Work to complete
1. Translate this sentence from the forum discussion about dark matter into Spanish: "There's no evidence for dark matter in normal elliptical galaxies, either."
2. According to the forum discussion about dark matter, where are cD galaxies found?
3. Carry on the forum discussion about dark matter and elliptical galaxies from the point where it stops.

Text block
I wasn't being critical of you - I was trying to help Tanelorn understand the difference between dark matter, and galactic, halo…
neonred said:
If for any given segment of the sky there are twice as many elliptical galaxies as there are spiral galaxies...it would seem that 2/3 of the universe does not require dark matter.
I'm afraid you're a little confused there, it's quite the opposite - elliptical galaxies make up only 20%, the rest are spirals...As mfb eluded to at the top of post #2, the galaxies in the study you provided are a special class of elliptical galaxies known as cD galaxies. These galaxies are found at the centers of galaxy clusters and are known to be very massive - which makes them ideal candidates for examination through gravitational lensing, which is what the study did. They calculated these galaxies masses using gravitational lensing and compared that to their masses determined by the amount of light they gave off and found the two different estimates to agree with each other and so found that there was no evidence or need for there being any dark matter in or around them. There's no evidence for dark matter in normal elliptical galaxies, either.
The energy of motion of merging elliptical galaxies...whereby the rotation curve tells more the story of merge motion...thus explaining why the rotation curve flattens.

Extracted data
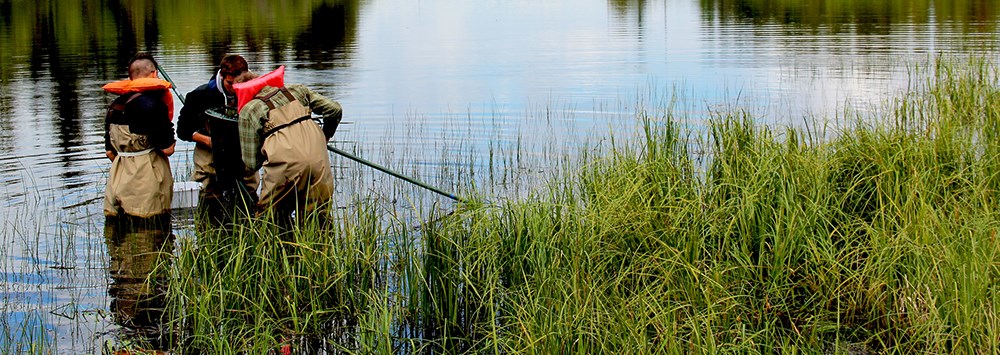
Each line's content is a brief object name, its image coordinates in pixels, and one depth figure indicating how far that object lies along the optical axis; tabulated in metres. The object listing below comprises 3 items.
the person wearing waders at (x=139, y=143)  8.43
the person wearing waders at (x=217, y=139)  8.42
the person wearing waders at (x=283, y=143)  7.48
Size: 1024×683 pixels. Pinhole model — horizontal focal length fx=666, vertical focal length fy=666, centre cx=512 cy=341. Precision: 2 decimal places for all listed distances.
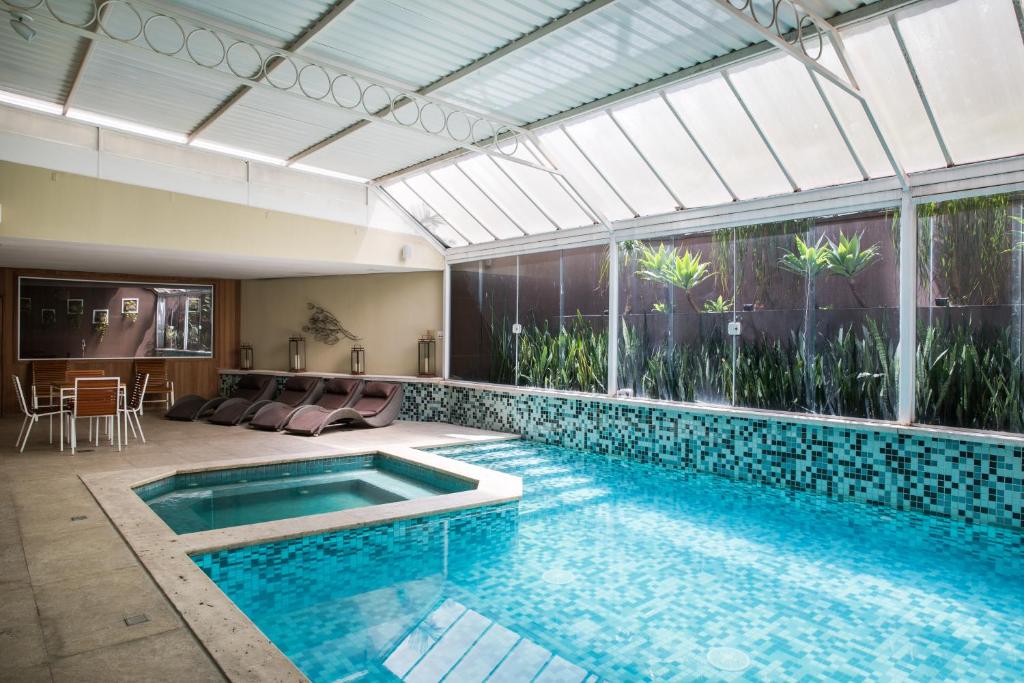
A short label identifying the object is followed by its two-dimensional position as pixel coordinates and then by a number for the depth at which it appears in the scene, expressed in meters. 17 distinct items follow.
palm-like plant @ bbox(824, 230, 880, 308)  7.24
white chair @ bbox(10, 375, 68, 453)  8.90
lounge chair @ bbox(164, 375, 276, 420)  12.25
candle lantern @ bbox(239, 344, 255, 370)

Exercise responses
1. Tampoco hay evidencia de materia oscura en las galaxias elípticas normales.

2. They are found at the centers of galaxy clusters.

3.
So you're saying that spiral galaxies are the result of mergers between elliptical galaxies, and their rapid motion due to the merger results in a flat rotation curve? Well that's an interesting idea...the only thing is, elliptical galaxies consist of very old stars and have no interstellar gas, while spiral galaxies have copious amounts of gas and are forming massive young stars to this day. So if spirals result from the collision of ellipticals, where would the gas to form the massive stars come from?...In the article they talk about the reverse problem; If these giant elliptical galaxies are formed from the merger of spiral galaxies, which consist of ordinary with dark matter, how come they don't find any evidence for the dark matter in the merged product? A clue to a possible solution to this dilemma lies with:
Drakkith said:
The "weak" in weakly interacting massive particles(WIMPs) refers to the fact that they don't interact strongly with the EM force, explaining why they are invisible to our telescopes and why they don't clump together very well like normal matter does.
So if spiral galaxies were colliding within the cluster but not right at the cluster center, the gas would collide inelastically, losing angular momentum and falling to the cluster center while the stars and dark matter stay where they are, thus forming these giant elliptical galaxies without any dark matter.